Please say how many lines in the records contain the word "PROMOCIÓN", giving only the number.

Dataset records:

*** Begin section ***

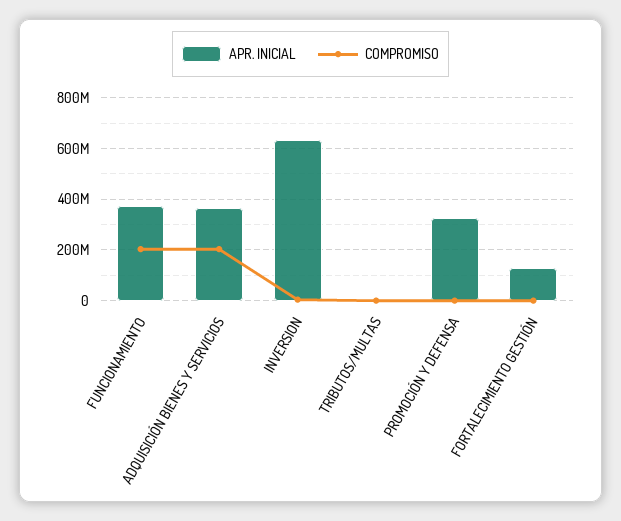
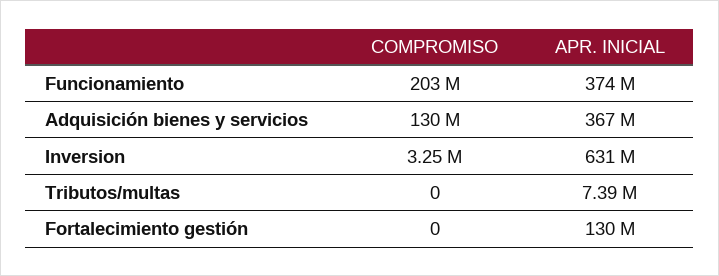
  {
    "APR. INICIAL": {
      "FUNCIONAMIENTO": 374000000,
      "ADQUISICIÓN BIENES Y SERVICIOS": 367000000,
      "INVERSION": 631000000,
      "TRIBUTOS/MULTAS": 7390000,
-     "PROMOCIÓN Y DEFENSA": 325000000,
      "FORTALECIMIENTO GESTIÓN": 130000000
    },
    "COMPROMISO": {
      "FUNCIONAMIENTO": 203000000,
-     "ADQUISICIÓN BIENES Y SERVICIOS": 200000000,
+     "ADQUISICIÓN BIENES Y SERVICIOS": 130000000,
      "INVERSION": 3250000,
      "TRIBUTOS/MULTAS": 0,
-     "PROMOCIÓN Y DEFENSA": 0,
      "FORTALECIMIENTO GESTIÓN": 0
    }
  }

*** End section ***
*** Begin section ***

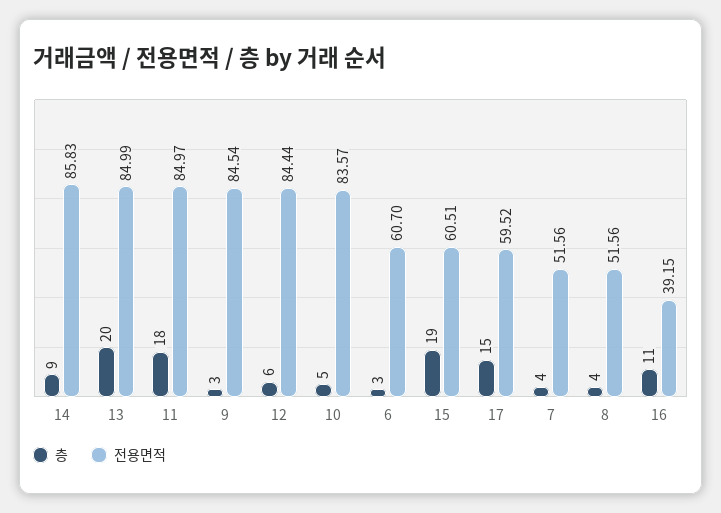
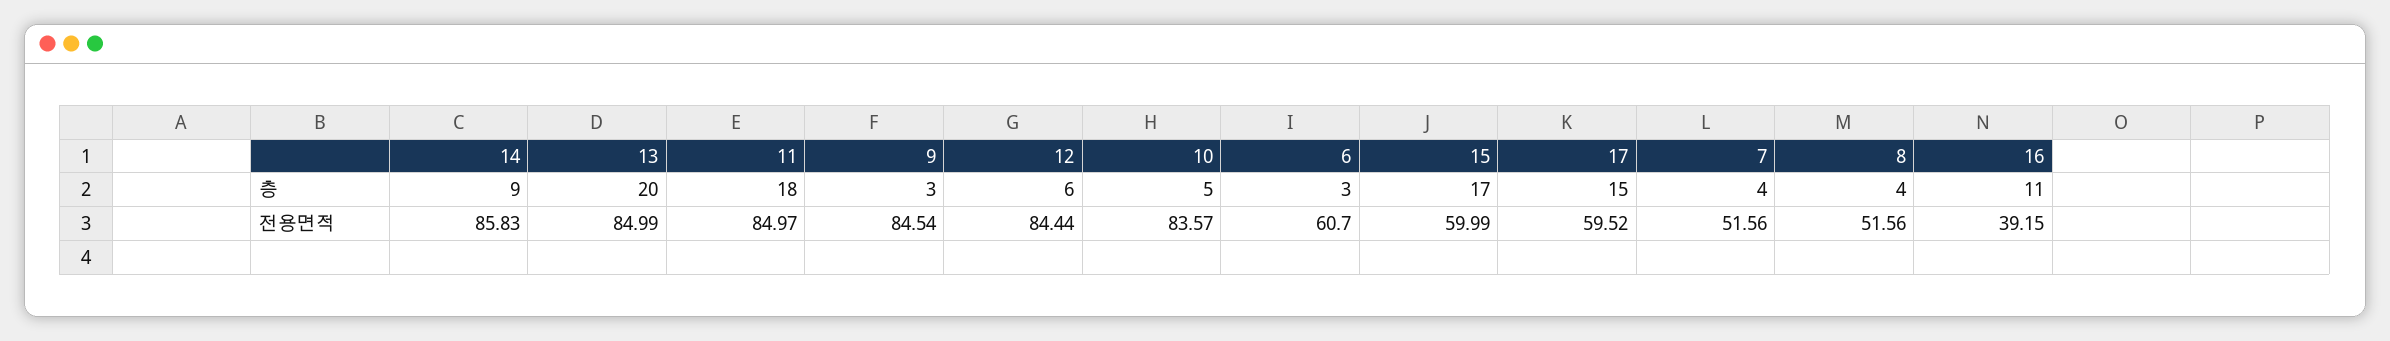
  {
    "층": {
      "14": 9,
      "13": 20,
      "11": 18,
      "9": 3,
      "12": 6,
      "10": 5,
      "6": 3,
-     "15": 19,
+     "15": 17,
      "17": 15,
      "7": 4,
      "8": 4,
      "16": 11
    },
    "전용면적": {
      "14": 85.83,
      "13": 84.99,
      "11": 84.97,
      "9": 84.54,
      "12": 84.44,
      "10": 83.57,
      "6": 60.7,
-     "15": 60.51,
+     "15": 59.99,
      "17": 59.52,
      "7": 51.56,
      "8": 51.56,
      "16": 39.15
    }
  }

*** End section ***

▸ Final answer:
2